Exploring Complex PTSD and Psychosis

Scientific research on cptsd

Interesting stuff coming out of the UK about Complex PTSD.

The North West United Kingdom mental health services conducted a unique study looking into the relationship of trauma, particularly complex trauma, with psychosis. They published their findings in March 2022 with Frontiers in Psychology.

In short, they had 144 people who suffer from psychosis answer questions. The questions were designed to help assess the trauma the person suffered, the prevalence of PTSD and Complex-PTSD symptoms, as well as their symptoms of psychosis.

What the researchers found was –
10% of the study participants suffered from PTSD, but 40% of the sample suffered from cPTSD.

That in itself is a remarkable finding, but wait, there’s more.

The following sentence from the summary carries more meaning than you might initialy attatch to it.

PTSD and DSOs mediated the relationship between trauma and positive symptoms, controlling for dataset membership.

Let’s start with the definition of ‘positive symptoms’ –
In psychology ‘positive symptoms’ are defined as : highly exaggerated ideas, perceptions, or actions that show the person can’t tell what’s real from what isn’t. Here the word “positive” means the presence of symptoms. Which, in itself is not a positive thing. (Sorry, couldn’t resist the word play.)

The second term to parse out is DSOs.
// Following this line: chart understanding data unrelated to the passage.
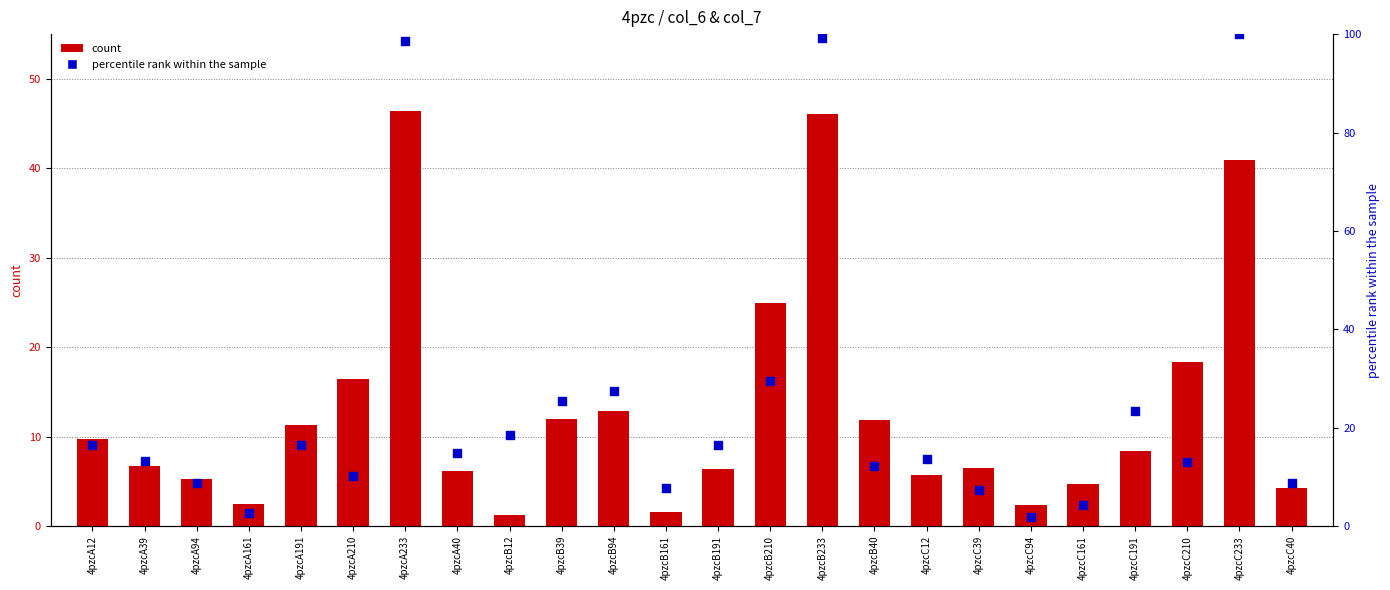

Which series contains the highest Y value?

col_7 (percentile rank)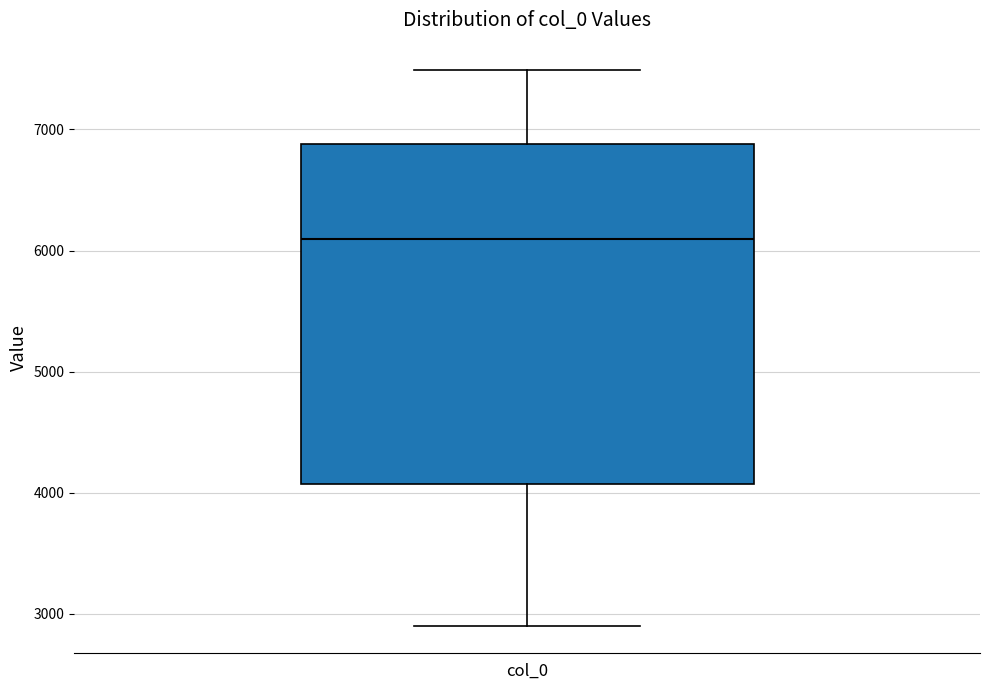

Read this box plot against the y-axis: the position of the median line, the range covered by the box, and the ends of both whiskers. The values are not printed on the chart, so give them approximately, as read against the axis.

median 6100, box 4100 to 6900, whiskers 2900 to 7500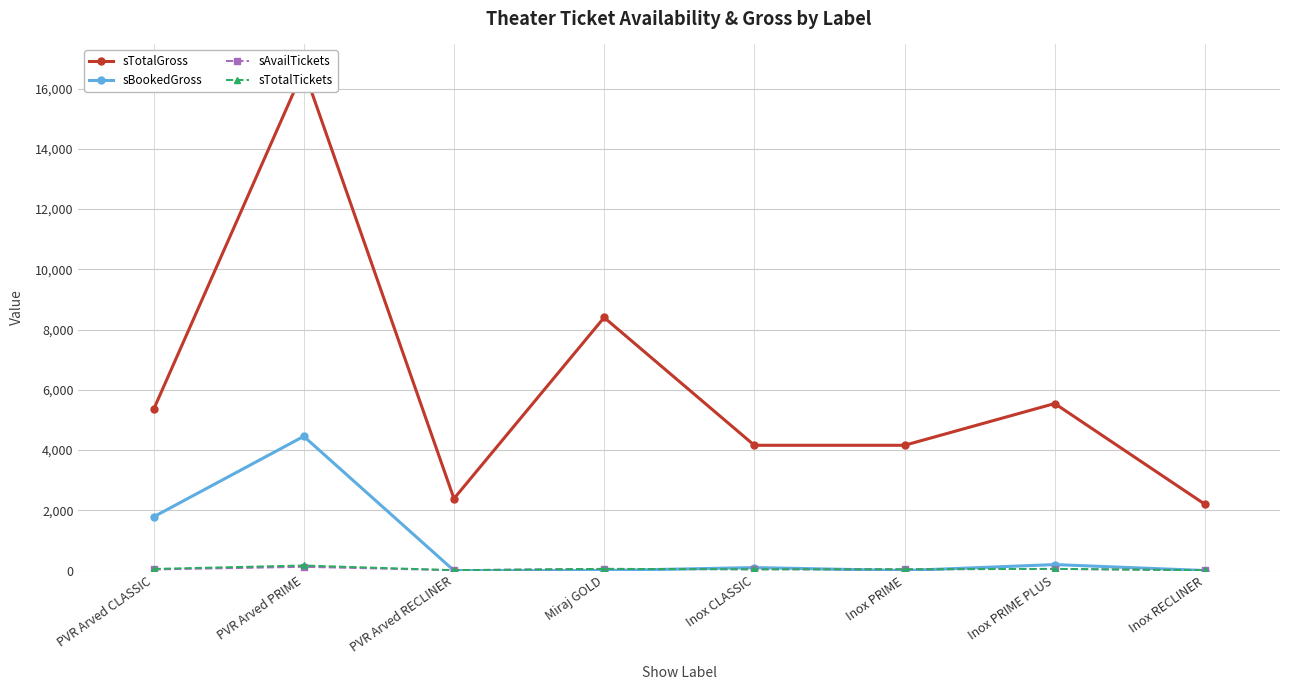

Is it true that sAvailTickets equals 27 at Inox PRIME PLUS?

False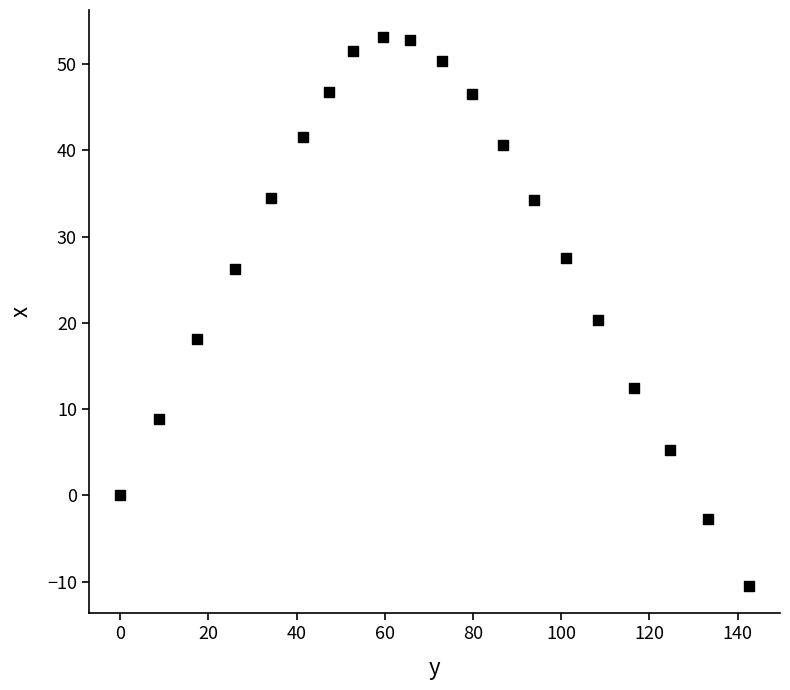

What is the range of X values (max minus min)?

142.5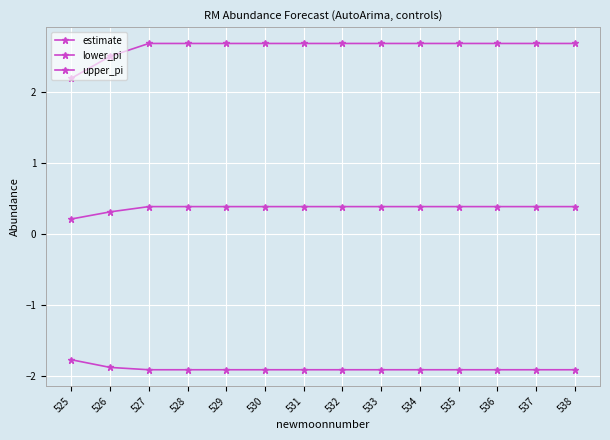

Which series has the widest spread of values?

upper_pi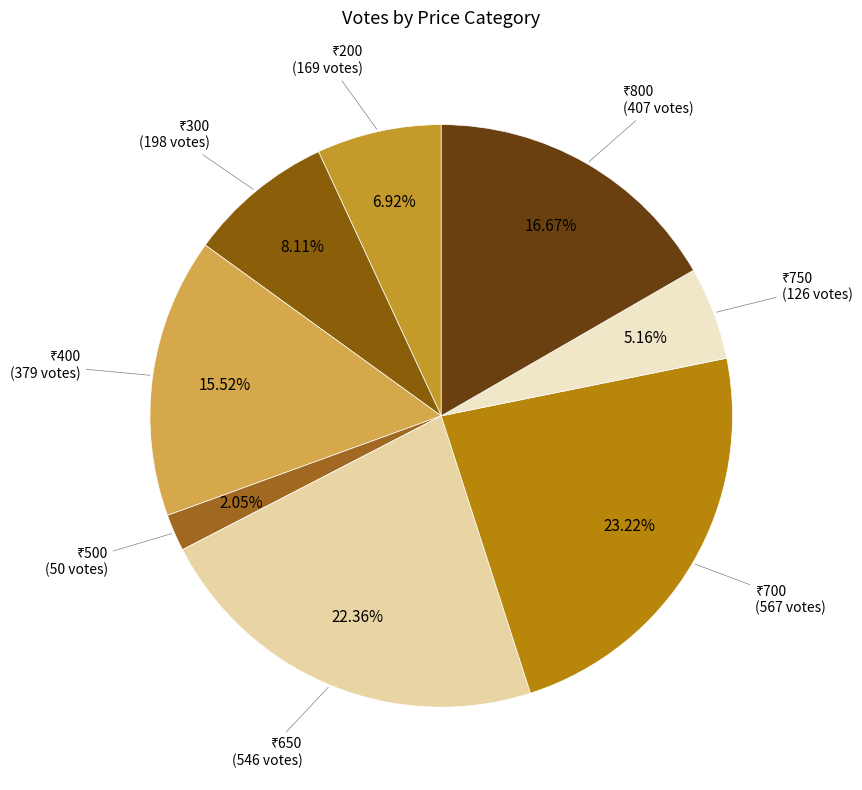

Count the number of slices in the pie.

8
This is short hand for ‘disturbances in self-organization’ (DSOs) – which is a recognized attribute of Complex-PTSD in the International Classification of Diseases-11th Edition. Thank you Europe. You are so far ahead of the DSM.

Putting those terms together the sentence is telling us that PTSD and DSOs (aka cPTSD) were present in people who had suffered trauma and were now suffering psychosis. In addition there was also a relationship to exist between cPTSD and affective disorders (illnesses that affect the way a person thinks and feels).  

However, the relationship did not carry over to explain significant differences in the presence of negative sypmtoms. Remember, a ‘negative symptom’ doesn’t mean that there isn’t a problem. In psychology, a negative symptom denotes a loss of something. Negative symptoms include the inability to show emotions, apathy, difficulties talking, and withdrawing from social situations and relationships.

The summary of the article includes two important sentences:
1. Traumatic experiences and post-traumatic stress are highly prevalent in people with psychosis, increasing symptom burden, decreasing quality of life and moderating treatment response.
2. The prevalence and impact of cPTSD and DSOs in psychosis remains to be explored.

So, what I’m reading here is that trauma that results in cPTSD does have some linkage to some symptoms of psychosis. BUT, we don’t know what that particular mechanism is yet.

They end the study summary with this line: “These findings indicate the possible value of adjunct therapies to manage cPTSD symptoms in people with psychosis, pending replication in larger epidemiological samples and longitudinal studies.”

In other words – people who suffer from psychosis might also benefit from therapies for cPTSD — as long as a future study doesn’t toss all this in the proverbial bin.